▸ **Excerpted text**
※

Select Committee on Procedure Second Report

Qualifications for the post of Deputy Speaker


16. There was broad agreement among all we consulted about the qualities expected of a Deputy Speaker. Principal among these is the ability swiftly to command the respect of the whole House. This rests on a number of other, more tangible qualities: a demonstrable knowledge of procedure and its application, as well as wider experience of the House and the way it works; together with an ability to chair the most challenging debates with demonstrable fairness and authority. As we shall see, an essential requirement is that a Deputy Speaker should be a good team player, able to work well with his or her fellow Deputies in a team headed by the Speaker. An appetite for hard work, unremitting punctuality, and a sense of humour and proportion are also highly desirable. Finally, the team as whole should reflect, at least to some degree, party balance within the House, and if possible gender balance. In the remainder of this report we consider the question of how the House can best contrive to secure the appointment of Members who meet these demanding criteria.

※

[Chart analysis data]
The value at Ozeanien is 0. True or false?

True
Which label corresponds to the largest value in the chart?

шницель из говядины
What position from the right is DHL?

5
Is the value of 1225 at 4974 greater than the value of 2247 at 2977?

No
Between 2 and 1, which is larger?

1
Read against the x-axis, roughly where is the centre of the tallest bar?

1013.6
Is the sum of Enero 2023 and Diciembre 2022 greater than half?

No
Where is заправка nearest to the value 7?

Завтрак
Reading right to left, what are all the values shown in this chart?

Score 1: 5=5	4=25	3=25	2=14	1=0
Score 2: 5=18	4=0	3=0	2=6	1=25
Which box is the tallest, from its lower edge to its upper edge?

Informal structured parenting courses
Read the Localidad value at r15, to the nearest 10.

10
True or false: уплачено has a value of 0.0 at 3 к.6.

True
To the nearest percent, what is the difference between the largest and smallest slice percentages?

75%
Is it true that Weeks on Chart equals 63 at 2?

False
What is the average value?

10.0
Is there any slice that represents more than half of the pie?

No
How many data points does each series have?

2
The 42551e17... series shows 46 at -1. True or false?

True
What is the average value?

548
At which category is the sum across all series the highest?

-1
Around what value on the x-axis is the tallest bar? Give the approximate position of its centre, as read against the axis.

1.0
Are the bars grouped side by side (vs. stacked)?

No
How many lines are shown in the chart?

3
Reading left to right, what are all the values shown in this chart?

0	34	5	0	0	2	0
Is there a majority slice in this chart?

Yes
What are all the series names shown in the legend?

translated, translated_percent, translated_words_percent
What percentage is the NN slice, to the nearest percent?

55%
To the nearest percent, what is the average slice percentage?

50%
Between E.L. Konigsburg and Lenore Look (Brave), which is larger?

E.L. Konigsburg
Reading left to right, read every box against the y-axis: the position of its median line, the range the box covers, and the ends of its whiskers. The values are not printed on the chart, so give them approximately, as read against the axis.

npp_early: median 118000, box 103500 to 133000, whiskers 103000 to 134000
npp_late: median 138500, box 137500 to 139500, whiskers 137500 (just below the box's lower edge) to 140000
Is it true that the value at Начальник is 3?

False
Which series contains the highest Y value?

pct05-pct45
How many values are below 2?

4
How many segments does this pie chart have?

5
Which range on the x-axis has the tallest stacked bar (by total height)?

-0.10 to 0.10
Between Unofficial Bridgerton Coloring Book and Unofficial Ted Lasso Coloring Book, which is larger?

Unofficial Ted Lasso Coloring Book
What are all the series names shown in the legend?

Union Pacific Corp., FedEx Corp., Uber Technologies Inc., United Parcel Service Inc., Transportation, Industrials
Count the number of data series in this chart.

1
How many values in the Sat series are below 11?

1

※

▸ **Task requirements**
1/ In the chart analysis data, rewrite the rows from the one containing "Union Pacific Corp., FedEx" through the final row, inclusive, replacing "Sat" with "Sun" and leaving everything else as it stands.
2/ Supply the next part of the committee report on the qualifications for Deputy Speaker, beginning after its final sentence.
The committee report and the rows of chart analysis data have no connection to each other.

▸ **Answers for this exercise**
1/
Union Pacific Corp., FedEx Corp., Uber Technologies Inc., United Parcel Service Inc., Transportation, Industrials
Count the number of data series in this chart.

1
How many values in the Sun series are below 11?

1

2/
17. A successful Deputy Speaker requires not only innate qualities of character but a specific set of skills. These include procedural knowledge—how to put questions, deal with amendments, interpret programme orders and so on—and also the subtler skills of dealing with Members fairly, sensitively and effectively. The best training in these skills within the House of Commons is undoubtedly that provided by service on the Chairmen's Panel. The Panel consists of the Chairman of Ways and Means, the two other Deputy Speakers, and not fewer than ten other Members nominated by the Speaker. Members of the Panel chair Standing Committees on bills and on delegated and European legislation, as well as the Scottish, Welsh and Northern Ireland Grand Committees and the Standing Committee on Regional Affairs. In some circumstances they may also act as temporary chairmen when the House is in Committee; and four of the chairmen (described as additional Deputy Speakers) are appointed by the House, together with the Deputy Speakers, to chair debates in Westminster Hall.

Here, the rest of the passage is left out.